■ Document segment:
=== Section Start ===

Show that
$$ \frac{12n^{13} + 23n}{35} $$
is an integer where $n$ is a natural number.
We follow the same strategy as the previous exercise.
We reformulate the requirement for the fraction to be an integer as a congruence.
$$ 12n^{13} + 23n \equiv 0 \pmod {35} $$
Following the hint we consider modulo 7 and modulo 5.
Using $n^7 \equiv n \pmod 7$, we have
$$ n^{13} \equiv n^7 \times n^6 \equiv n \times n^6 \times n^7 \equiv n \pmod 7 $$
And so
$$ 12n^{13} + 23n \equiv 12n + 23n \equiv 35n \equiv 0 \pmod {7} $$
Using $n^5 \equiv n \pmod 5$, we have
$$ n^{13} \equiv (n^5)^2 \times n^3 \equiv n^2 \times n^3 \equiv n^5 \equiv n \pmod 5 $$
And so
$$ 12n^{13} + 23n \equiv 12n + 23n \equiv 35n \equiv 0 \pmod {5} $$
We have
$$ 12n^{13} + 23n \equiv 0 \pmod {7} $$
$$ 12n^{13} + 23n \equiv 0 \pmod {5} $$
And since $\gcd(5,7)=1$, we conclude
$$ 12n^{13} + 23n \equiv 0 \pmod {35} $$
This is equivalent to the following fraction being an integer, for natural $n$
$$ \frac{12n^{13} + 23n}{35} $$

=== Section End ===

■ Extracted entries:
=== Section Start ===

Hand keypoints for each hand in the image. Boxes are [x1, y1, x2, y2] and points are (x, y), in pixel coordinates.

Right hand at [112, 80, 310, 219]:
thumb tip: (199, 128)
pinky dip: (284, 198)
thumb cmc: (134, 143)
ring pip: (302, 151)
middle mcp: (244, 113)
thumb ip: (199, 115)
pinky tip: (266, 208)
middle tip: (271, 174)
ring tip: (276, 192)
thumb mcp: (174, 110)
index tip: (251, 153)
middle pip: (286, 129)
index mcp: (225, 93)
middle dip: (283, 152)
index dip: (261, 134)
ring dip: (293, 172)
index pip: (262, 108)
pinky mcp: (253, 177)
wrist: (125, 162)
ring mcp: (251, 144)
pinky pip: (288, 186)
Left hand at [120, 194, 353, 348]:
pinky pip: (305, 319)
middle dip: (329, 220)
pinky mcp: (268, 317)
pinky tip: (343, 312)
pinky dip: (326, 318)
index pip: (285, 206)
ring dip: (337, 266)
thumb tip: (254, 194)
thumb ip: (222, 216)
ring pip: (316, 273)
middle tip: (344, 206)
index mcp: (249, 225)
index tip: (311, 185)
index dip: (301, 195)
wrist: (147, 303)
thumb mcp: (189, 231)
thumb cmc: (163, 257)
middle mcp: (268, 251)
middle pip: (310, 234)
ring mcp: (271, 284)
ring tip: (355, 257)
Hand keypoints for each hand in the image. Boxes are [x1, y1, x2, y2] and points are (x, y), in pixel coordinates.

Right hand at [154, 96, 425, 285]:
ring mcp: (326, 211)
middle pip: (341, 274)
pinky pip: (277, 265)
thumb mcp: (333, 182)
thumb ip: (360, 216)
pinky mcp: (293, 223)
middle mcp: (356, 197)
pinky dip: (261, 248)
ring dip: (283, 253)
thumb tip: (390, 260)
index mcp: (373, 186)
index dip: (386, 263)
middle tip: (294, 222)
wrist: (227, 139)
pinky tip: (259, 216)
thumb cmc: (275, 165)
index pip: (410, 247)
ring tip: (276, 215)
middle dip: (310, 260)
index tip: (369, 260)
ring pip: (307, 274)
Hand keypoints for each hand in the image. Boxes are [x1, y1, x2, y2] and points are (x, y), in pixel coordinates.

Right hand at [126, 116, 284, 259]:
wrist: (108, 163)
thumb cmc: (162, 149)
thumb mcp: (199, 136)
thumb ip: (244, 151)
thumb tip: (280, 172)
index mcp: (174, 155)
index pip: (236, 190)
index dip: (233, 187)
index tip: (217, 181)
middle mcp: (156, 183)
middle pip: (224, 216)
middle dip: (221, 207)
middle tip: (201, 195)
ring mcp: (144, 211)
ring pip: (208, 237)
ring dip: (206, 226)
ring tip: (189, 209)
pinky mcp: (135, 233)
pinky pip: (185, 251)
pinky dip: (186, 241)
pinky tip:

=== Section End ===

■ What you need to do:
Please copy out the whole proof above that (12n^13 + 23n)/35 is an integer, keeping every word and formula unchanged.

■ Exercise solution:
Show that
$$ \frac{12n^{13} + 23n}{35} $$
is an integer where $n$ is a natural number.
We follow the same strategy as the previous exercise.
We reformulate the requirement for the fraction to be an integer as a congruence.
$$ 12n^{13} + 23n \equiv 0 \pmod {35} $$
Following the hint we consider modulo 7 and modulo 5.
Using $n^7 \equiv n \pmod 7$, we have
$$ n^{13} \equiv n^7 \times n^6 \equiv n \times n^6 \times n^7 \equiv n \pmod 7 $$
And so
$$ 12n^{13} + 23n \equiv 12n + 23n \equiv 35n \equiv 0 \pmod {7} $$
Using $n^5 \equiv n \pmod 5$, we have
$$ n^{13} \equiv (n^5)^2 \times n^3 \equiv n^2 \times n^3 \equiv n^5 \equiv n \pmod 5 $$
And so
$$ 12n^{13} + 23n \equiv 12n + 23n \equiv 35n \equiv 0 \pmod {5} $$
We have
$$ 12n^{13} + 23n \equiv 0 \pmod {7} $$
$$ 12n^{13} + 23n \equiv 0 \pmod {5} $$
And since $\gcd(5,7)=1$, we conclude
$$ 12n^{13} + 23n \equiv 0 \pmod {35} $$
This is equivalent to the following fraction being an integer, for natural $n$
$$ \frac{12n^{13} + 23n}{35} $$